Is it really the money, or are we actually waiting for a generation of engineers to finally die off?
Didn’t you hear? We didn’t go to the moon because it was easy. We went because it was hard. Step up.
It’ll take a lot more than that. The next generation of senior NASA engineers are currently in entry-level positions, leaning to design rocket components and generate mechanical drawings using the [del]American[/del]English system. The generation after that is currently in American schools, familiarizing themselves with the English system.
Any aerospace engineer worth his salt knows both the English and SI systems, even if he normally works in one or the other. A very valuable side effect of this is the innate understanding that units of measure are arbitrary and unrelated to the fundamental laws of physics. It is the technical equivalent of being bilingual - you know that the round red fruit you bake into a pie isn’t an apple, and it isn’t a pomme, it just is what it is.
Not true - in technical fields, most American schools have been teaching in SI units since the early 90’s at least (and probably earlier, but I started college then). It’s still a generational switch, but the switch is happening. The generation you talk about in entry level positions is conversant in both systems, and the generation following them will probably do all their work in metric.
Hyperelastic makes a good point, too, about arbitrary units of measure, but that’s something that a freshman engineering student should be grappling with - not a working professional.
I sell 75 metric Snap On tools for every inch based tool. Thinking back on this week, the only inch tools I sold were to the Land Rover Dealership. We make some pretty cool custom things for NASA.
And yet, at one job, while transferring supposedly-metric drawings to CAD, I had to convert first from metric to fractional and back to metric (with a lot of decimal places) to make the CAD models not fall apart.
I started an Aeronautical Engineering degree in 1985 (graduated in Mech. Eng. in 1989). The entire curriculum was conducted in metric except the Aero-specific courses, which were still taught in Imperial units. We were told that this was what was “Standard” in the American aerospace industry, so that was what we should learn. I thought that sounded pretty silly, but I guess the up-side is that I was pretty comfortable working in either set of units.

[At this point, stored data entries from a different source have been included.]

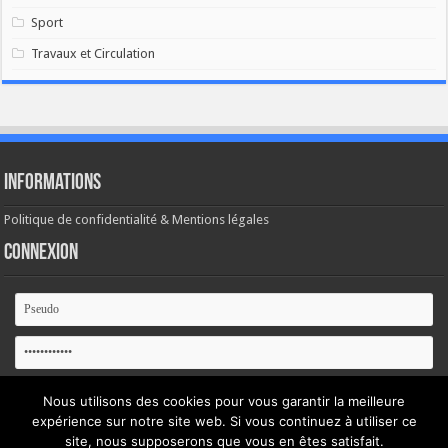
Sport
Travaux et Circulation
Informations
Politique de confidentialité & Mentions légales
Connexion
Se souvenir de moi
Nous utilisons des cookies pour vous garantir la meilleure
expérience sur notre site web. Si vous continuez à utiliser ce
Mot de passe oublié ?
site, nous supposerons que vous en êtes satisfait.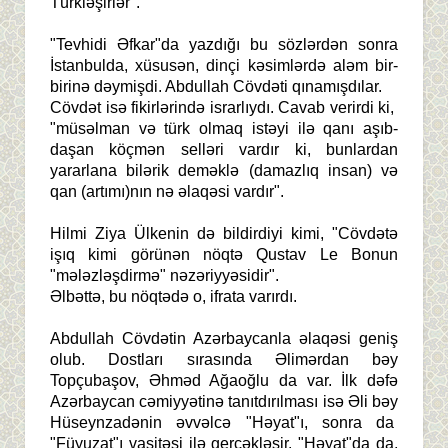
Türkləşirlər".
"Tevhidi Əfkar"da yazdığı bu sözlərdən sonra
İstanbulda, xüsusən, dinçi kəsimlərdə aləm bir-
birinə dəymişdi. Abdullah Cövdəti qınamışdılar.
Cövdət isə fikirlərində israrlıydı. Cavab verirdi ki,
"müsəlman və türk olmaq istəyi ilə qanı aşıb-
daşan köçmən selləri vardır ki, bunlardan
yararlana bilərik deməklə (damazlıq insan) və
qan (artımı)nın nə əlaqəsi vardır".
Hilmi Ziya Ülkenin də bildirdiyi kimi, "Cövdətə
işıq kimi görünən nöqtə Qustav Le Bonun
"mələzləşdirmə" nəzəriyyəsidir".
Əlbəttə, bu nöqtədə o, ifrata varırdı.
Abdullah Cövdətin Azərbaycanla əlaqəsi geniş
olub. Dostları sırasında Əlimərdan bəy
Topçubaşov, Əhməd Ağaoğlu da var. İlk dəfə
Azərbaycan cəmiyyətinə tanıtdırılması isə Əli bəy
Hüseynzadənin əvvəlcə "Həyat"ı, sonra da
"Füyuzat"ı vasitəsi ilə gerçəkləşir. "Həyat"da da,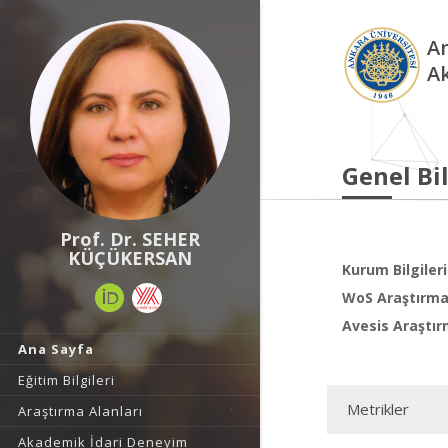
An
A
Genel Bil
Prof. Dr. SEHER
KÜÇÜKERSAN
Kurum Bilgileri
WoS Araştırma 
Avesis Araştır
Ana Sayfa
Eğitim Bilgileri
Metrikler
Araştırma Alanları
Akademik İdari Deneyim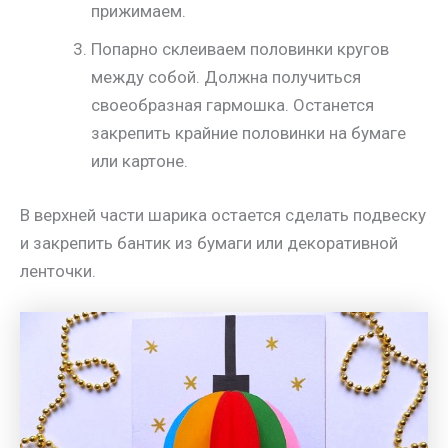
прижимаем.
Попарно склеиваем половинки кругов
между собой. Должна получиться
своеобразная гармошка. Останется
закрепить крайние половинки на бумаге
или картоне.
В верхней части шарика остается сделать подвеску
и закрепить бантик из бумаги или декоративной
ленточки.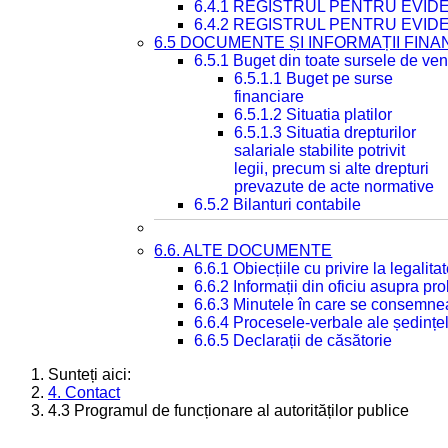
6.4.1 REGISTRUL PENTRU EVID
6.4.2 REGISTRUL PENTRU EVID
6.5 DOCUMENTE ȘI INFORMAȚII FIN
6.5.1 Buget din toate sursele de veni
6.5.1.1 Buget pe surse
financiare
6.5.1.2 Situatia platilor
6.5.1.3 Situatia drepturilor
salariale stabilite potrivit
legii, precum si alte drepturi
prevazute de acte normative
6.5.2 Bilanturi contabile
6.6. ALTE DOCUMENTE
6.6.1 Obiecțiile cu privire la legali
6.6.2 Informații din oficiu asupra p
6.6.3 Minutele în care se consemnea
6.6.4 Procesele-verbale ale ședințel
6.6.5 Declarații de căsătorie
Sunteți aici:
4. Contact
4.3 Programul de funcționare al autorităților publice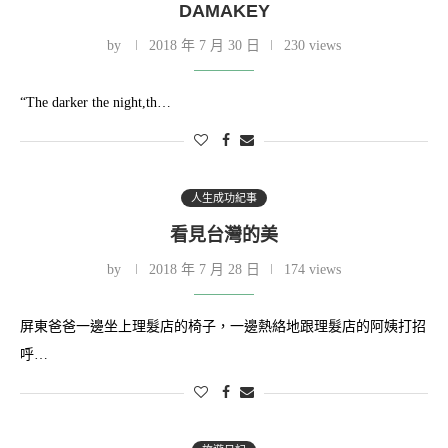
DAMAKEY
by
2018 年 7 月 30 日
230 views
“The darker the night,th…
人生成功紀事
看見台灣的美
by
2018 年 7 月 28 日
174 views
屏東爸爸一邊坐上理髮店的椅子，一邊熱絡地跟理髮店的阿姨打招
呼…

Of course, this is the same school that was teaching me Fortran 66 in 1985. Not Watfiv, not Fortran 77; Fortran 66. I’m frankly surprised I didn’t have to use punch cards. So, they might not have been the best barometer of how things were moving in the real world.
Anyone who’s gonna work in NASA as an engineer is gonna go to college. All of my physics and calculus classes (with the exception of one, who would switch back and forth) were in metric. They’d sneer if you asked about feet.
[sub]Memories of being in the physics lab and the professor laughing at me because I kept calling the meterstick a ‘yardstick’… and then one day I finally called it a ‘meterstick’… and I had somehow gotten one of the ancient yardsticks that were still somehow there. Hahah.[/sub]
Decades ago I visited the Kenosha plant with my dad (he was a Snap-On bigwig) and saw their custom tool area. That was awesome! They showed us some of the NASA tools for the Saturn rockets.
But did you actually acquire a feel for the metric system? I know any college-educated engineer can do calculations with metric units, but many wouldn’t know their height in meters or their weight in kilos.
Also not everyone at NASA is an engineer. What about machinists and technicians?
I guess what I’m saying is, NASA really needs to force a change; if they just wait for a gradual spontaneous shift, it’s never going to happen.